Professionally as a composer, my first $$ came during my undergraduate days (40+ years ago) when a few of my pieces were published and I became a member of ASCAP. Since then with more publications (and the royalties that they yield) and performances that ASCAP surveyed (which yields $$) and a handful of paid commissions, why I probably raked in a total of a few thousand dollars...that's total over 40 years...glad I never quit my day job:lol:


----------



## Huilunsoittaja (Apr 6, 2010)

I'm a quasi-professional flutist. I have a BM degree in flute performance, but I'm not making money yet, really. I might not have any students to teach this summer even, it's a hard area to reach out to where I live, low income and low interest. But I will have a nicely-paying gig in a week. I also do the rigmarole of career development events, like Summer Music Festivals (going to one in 2 weeks!), Masterclasses, and Competitions. It's a part of our life.

I will start my Masters in Music (MM) degree in Cincinnati this Fall, and I hope to really barrel down on my entrepreneurship then. I want to teach, play gigs, do other musical jobs. As of now I'm in transition so I've not really done anything in the past year except a _few _gigs, 1 student, and grad school application process.

I started playing flute in 4th grade and was good at it immediately.
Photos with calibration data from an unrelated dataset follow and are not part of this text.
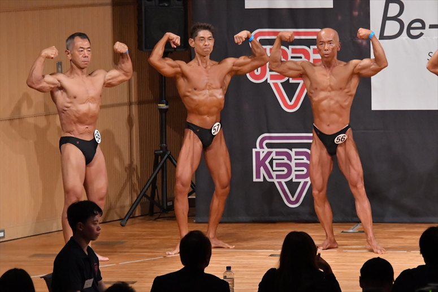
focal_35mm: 255
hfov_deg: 8.1
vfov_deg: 5.4
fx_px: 3101
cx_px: 219
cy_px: 146
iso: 9000
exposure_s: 1/400
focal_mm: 170
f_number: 5.6
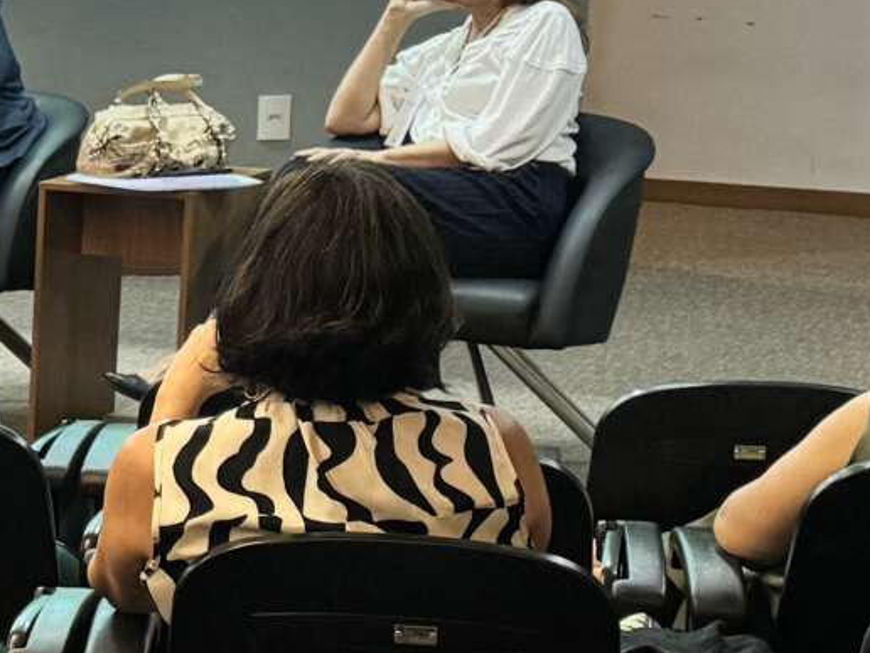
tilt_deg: -15.5
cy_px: 506
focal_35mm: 119
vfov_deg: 12.4
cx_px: -742
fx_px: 2991
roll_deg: +1.9
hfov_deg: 14.4
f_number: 1.78
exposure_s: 1/121
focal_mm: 6.76
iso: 160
I was recommended to take lessons that year and in 5th grade I started. I just liked flute, but I didn't think much of it at first. Then in 6th grade, I had a breakthrough moment when I heard Holst's _Jupiter _for the first time, and that's what really got me seriously into classical although I knew plenty of classical before then. And then it became more than that. I wasn't satisfied just listening to the music, I wanted to be a part of it, to play it one day. And that's how I discovered I wanted to be a professional. That was between 6th and 7th grade, and I also got a new teacher in 8th grade who started helping me on that journey. Now when I think about it, it really was such a natural experience that I can hardly recall the time before when I wasn't interested in being a professional musician. It just happened. I guess I played flute for 2-3 years before I made up my mind. I would say encouraging teachers also made that decision easier, because they all told me I had huge potential and only needed more training.


----------